Structural Insights into Hormone Recognition and G-Protein Coupling of the Urotensin-II Receptor.

Urotensin-II (U-II) is a potent vasoconstrictor peptide that interacts with the human urotensin-II receptor (UTR), a class A G protein-coupled receptor (GPCR) that primarily couples with Gq proteins. In this study, we present the cryo-electron microscopy structure of the miniGq-coupled UTR bound to the potent UTR agonist P5U, providing insights into unique ligand recognition and activation mechanisms.
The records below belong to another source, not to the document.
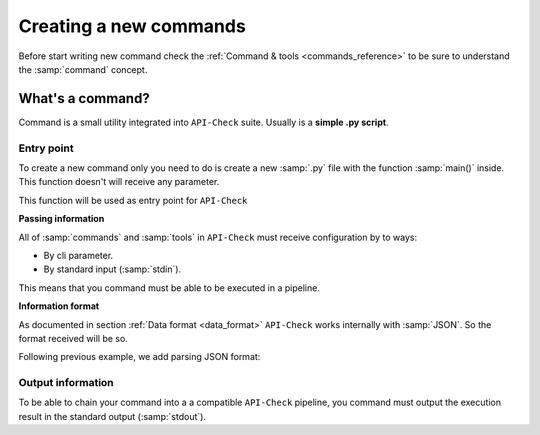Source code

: Creating a new commands
=======================

Before start writing new command check the :ref:`Command & tools <commands_reference>` to be sure to understand the :samp:`command` concept.

What's a command?
-----------------

Command is a small utility integrated into ``API-Check`` suite. Usually is a **simple .py script**.

Entry point
+++++++++++

To create a new command only you need to do is create a new :samp:`.py` file with the function :samp:`main()` inside. This function doesn't will receive any parameter.

This function will be used as entry point for ``API-Check``

.. code-block:: python
   :linenos:
   :emphasize-lines: 6
   :caption: my_command.py

    import argparse

    #
    # This function is the COMMAND entry point
    #
    def main():
      #
      # YOUR CODE HERE
      #
      print("My new command!")

    if __name__ == '__main__':
        main()


**Passing information**

All of :samp:`commands` and :samp:`tools` in ``API-Check`` must receive configuration by to ways:

- By cli parameter.
- By standard input (:samp:`stdin`).

This means that you command must be able to be executed in a pipeline.

.. code-block:: python
   :linenos:
   :emphasize-lines: 9-13
   :caption: my_command.py

    import sys
    import argparse

    def main():

      #
      # Read from STDIN or cli ARGS
      #
      if len(sys.argv) > 0:
        with open(sys.argv[0], "r") as f:
            input_content = f.read()
      else:
        input_content = sys.stdin.read()

      print("Input content: ", input_content)

    if __name__ == '__main__':
        main()

**Information format**

As documented in section :ref:`Data format <data_format>` ``API-Check`` works internally with :samp:`JSON`. So the format received will be so.

Following previous example, we add parsing JSON format:

.. code-block:: python
   :linenos:
   :emphasize-lines: 16-20
   :caption: my_command.py

    import sys
    import json
    import argparse

    def main():

      if len(sys.argv) > 0:
        with open(sys.argv[0], "r") as f:
            input_content = f.read()
      else:
        input_content = sys.stdin.read()

      #
      # Parsed
      #
      try:
         formatted_json = json.loads(input_content)
      except json.decoder.JSONDecodeError:
         print("[!] Invalid JSON input format")
         exit(1)

      print("Input content: ", formatted_json)

    if __name__ == '__main__':
        main()


Output information
++++++++++++++++++

To be able to chain your command into a a compatible ``API-Check`` pipeline, you command must output the execution result in the standard output (:samp:`stdout`).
Unlike typical linear peptides, the cyclic structure of P5U engages the receptor's transmembrane domains through key side chain interactions involving residues F6, W7, K8, and Y9, which are crucial for receptor activation. Comparative analysis with somatostatin receptors (SSTRs) reveals distinct ligand specificity, driven by variations in side chain composition. Notably, we identify F2746.51 as the toggle switch residue in UTR, in contrast to the classical W6.48 seen in other GPCRs. Our findings elucidate the structural basis for UTR's Gq coupling specificity, highlighting unique Gαq interactions. This study advances the understanding of U-II signaling and offers a foundation for developing selective UTR modulators, with potential therapeutic implications for cardiovascular diseases linked to dysregulated U-II activity.